Pick out each line of the entries below that contains the string "nakamura", matching upper and lower case exactly.

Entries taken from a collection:
* * * * * * * * *

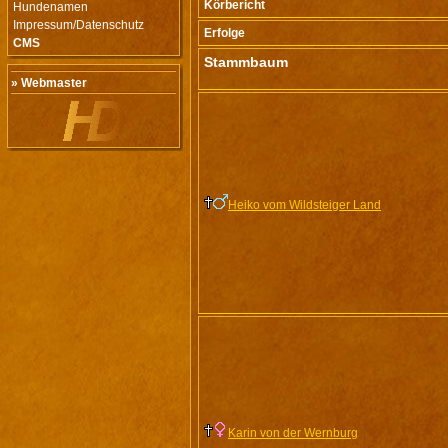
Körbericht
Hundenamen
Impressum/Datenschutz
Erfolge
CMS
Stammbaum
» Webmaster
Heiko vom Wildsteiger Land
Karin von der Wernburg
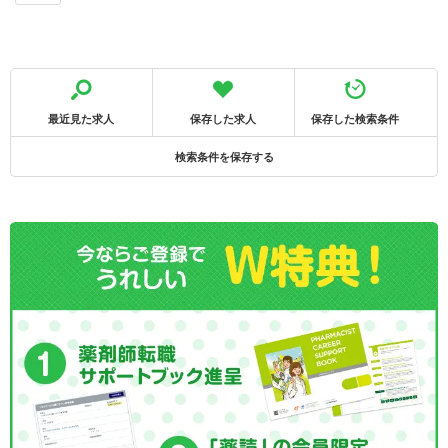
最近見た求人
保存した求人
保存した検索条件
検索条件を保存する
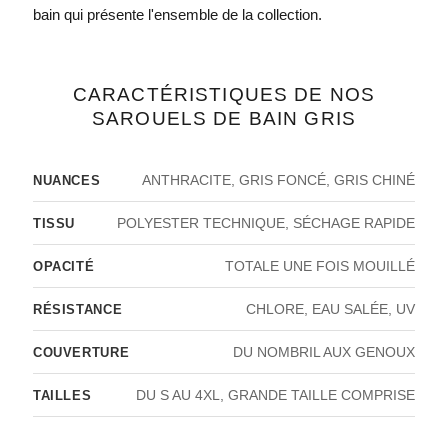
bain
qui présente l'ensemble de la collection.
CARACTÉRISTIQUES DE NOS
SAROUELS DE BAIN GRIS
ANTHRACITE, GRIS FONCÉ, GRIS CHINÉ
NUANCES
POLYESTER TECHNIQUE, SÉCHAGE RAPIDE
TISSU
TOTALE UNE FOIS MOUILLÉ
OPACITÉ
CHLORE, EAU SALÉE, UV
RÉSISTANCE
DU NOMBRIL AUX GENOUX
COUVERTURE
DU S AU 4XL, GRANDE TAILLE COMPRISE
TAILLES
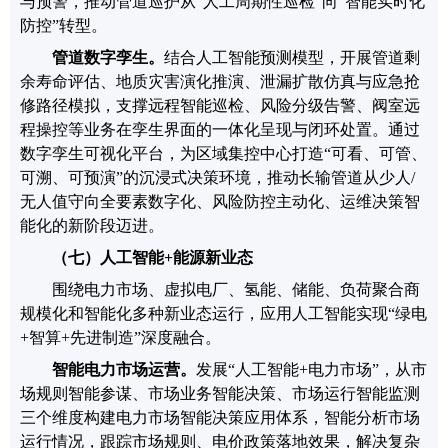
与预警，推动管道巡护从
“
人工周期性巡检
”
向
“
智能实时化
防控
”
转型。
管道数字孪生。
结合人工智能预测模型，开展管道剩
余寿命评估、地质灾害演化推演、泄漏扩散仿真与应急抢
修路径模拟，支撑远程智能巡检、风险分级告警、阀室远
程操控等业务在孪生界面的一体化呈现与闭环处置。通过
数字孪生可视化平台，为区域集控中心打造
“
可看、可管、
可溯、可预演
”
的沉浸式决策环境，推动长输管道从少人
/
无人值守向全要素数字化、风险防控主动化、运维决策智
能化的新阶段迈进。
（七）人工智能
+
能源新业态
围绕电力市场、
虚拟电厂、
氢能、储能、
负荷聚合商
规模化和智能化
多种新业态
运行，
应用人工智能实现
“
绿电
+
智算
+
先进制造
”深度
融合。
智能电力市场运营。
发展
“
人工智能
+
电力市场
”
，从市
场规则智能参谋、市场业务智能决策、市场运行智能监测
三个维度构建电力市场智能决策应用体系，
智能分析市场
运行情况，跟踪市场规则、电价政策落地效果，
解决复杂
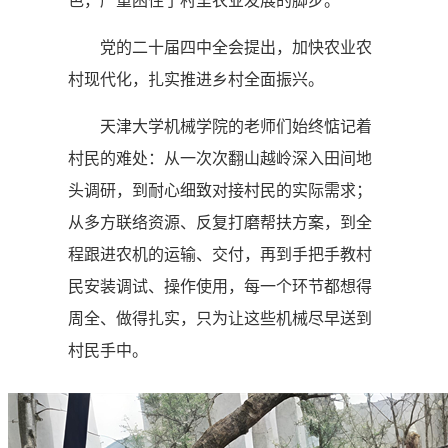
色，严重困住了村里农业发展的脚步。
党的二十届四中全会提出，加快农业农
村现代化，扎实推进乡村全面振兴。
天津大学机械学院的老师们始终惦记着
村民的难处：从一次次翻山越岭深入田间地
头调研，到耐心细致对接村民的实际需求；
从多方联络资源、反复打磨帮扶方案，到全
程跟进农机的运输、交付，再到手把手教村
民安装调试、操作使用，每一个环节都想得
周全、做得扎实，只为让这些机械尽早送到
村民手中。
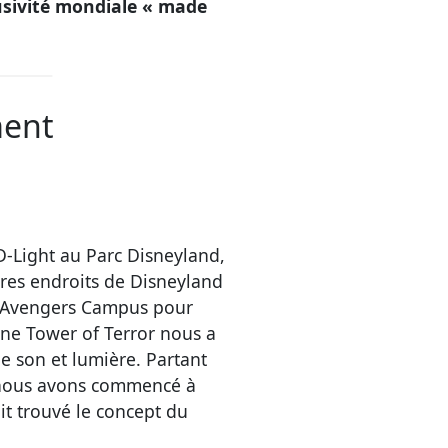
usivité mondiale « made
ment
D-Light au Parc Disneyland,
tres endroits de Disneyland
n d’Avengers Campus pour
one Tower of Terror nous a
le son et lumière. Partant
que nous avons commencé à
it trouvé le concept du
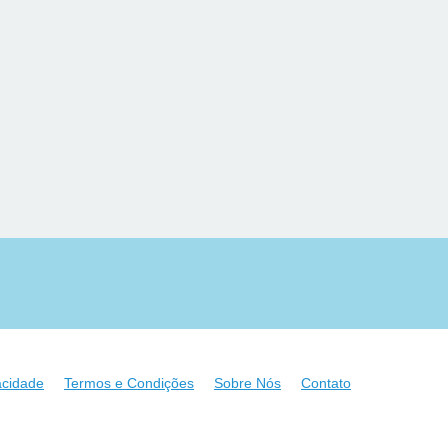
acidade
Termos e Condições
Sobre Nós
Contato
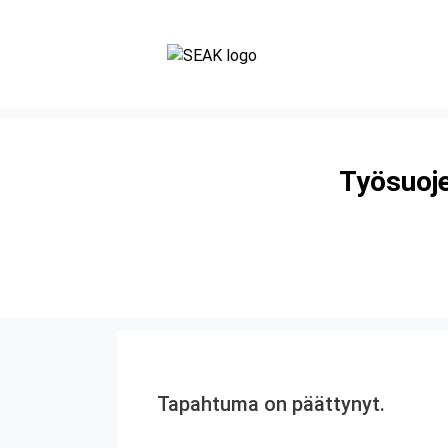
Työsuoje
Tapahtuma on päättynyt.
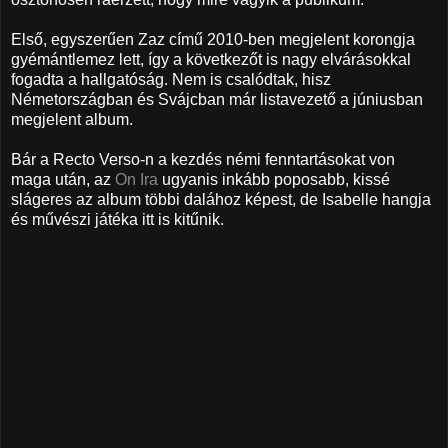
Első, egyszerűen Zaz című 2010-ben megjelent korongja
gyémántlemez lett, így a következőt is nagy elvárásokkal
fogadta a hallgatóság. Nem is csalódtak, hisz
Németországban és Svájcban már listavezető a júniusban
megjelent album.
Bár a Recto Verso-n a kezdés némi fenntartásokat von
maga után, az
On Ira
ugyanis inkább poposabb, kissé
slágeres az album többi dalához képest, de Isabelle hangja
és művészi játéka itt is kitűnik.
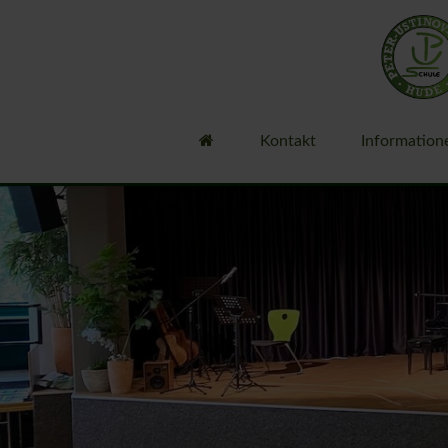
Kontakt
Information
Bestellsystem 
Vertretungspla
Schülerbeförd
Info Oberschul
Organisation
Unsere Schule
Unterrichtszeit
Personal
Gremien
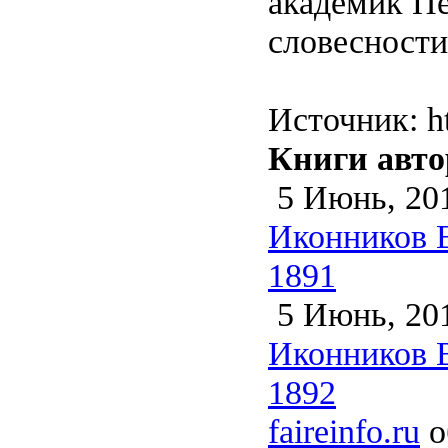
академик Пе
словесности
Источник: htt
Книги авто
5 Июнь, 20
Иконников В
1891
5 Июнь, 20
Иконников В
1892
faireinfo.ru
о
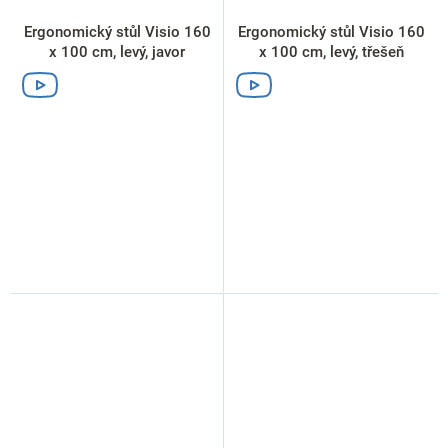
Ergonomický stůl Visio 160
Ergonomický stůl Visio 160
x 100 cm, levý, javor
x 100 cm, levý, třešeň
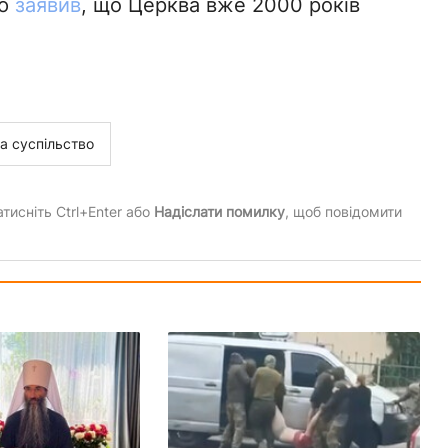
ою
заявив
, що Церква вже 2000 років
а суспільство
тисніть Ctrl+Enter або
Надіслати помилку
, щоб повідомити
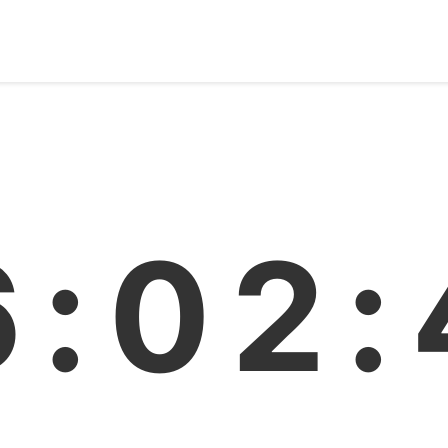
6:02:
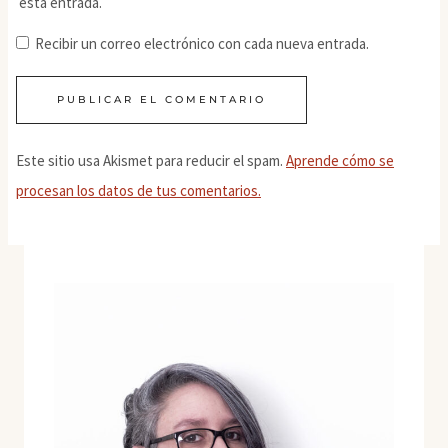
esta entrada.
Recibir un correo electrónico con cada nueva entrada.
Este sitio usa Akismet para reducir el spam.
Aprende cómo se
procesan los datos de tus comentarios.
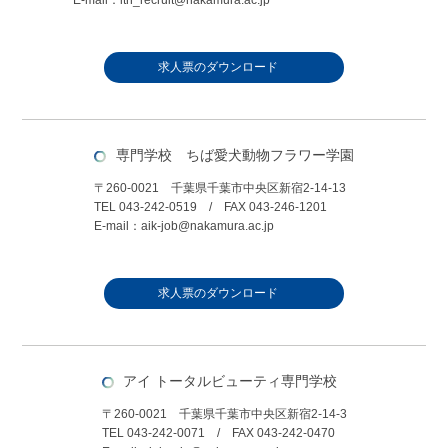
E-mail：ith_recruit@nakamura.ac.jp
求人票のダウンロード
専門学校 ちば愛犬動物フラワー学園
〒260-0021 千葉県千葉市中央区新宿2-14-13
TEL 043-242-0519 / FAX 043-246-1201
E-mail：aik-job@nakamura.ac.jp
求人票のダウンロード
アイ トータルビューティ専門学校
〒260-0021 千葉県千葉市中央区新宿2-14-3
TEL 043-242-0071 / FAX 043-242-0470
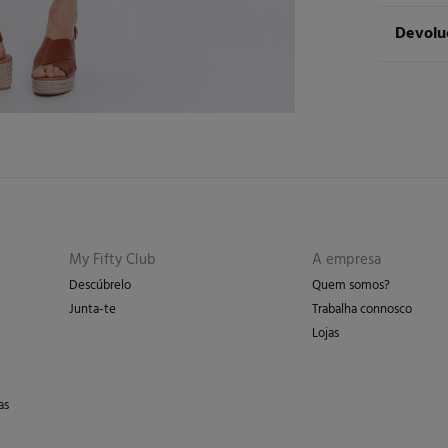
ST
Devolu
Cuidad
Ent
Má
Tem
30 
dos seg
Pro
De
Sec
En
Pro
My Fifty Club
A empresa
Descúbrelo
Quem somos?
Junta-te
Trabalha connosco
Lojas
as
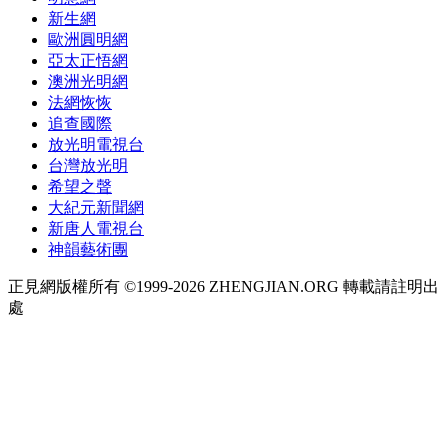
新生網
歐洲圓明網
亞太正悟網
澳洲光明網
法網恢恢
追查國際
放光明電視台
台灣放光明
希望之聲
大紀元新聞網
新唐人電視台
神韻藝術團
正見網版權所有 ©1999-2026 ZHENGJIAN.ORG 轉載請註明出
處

* * * * * * * * *

Output below >>
E-mail：ith_recruit@nakamura.ac.jp
E-mail：aik-job@nakamura.ac.jp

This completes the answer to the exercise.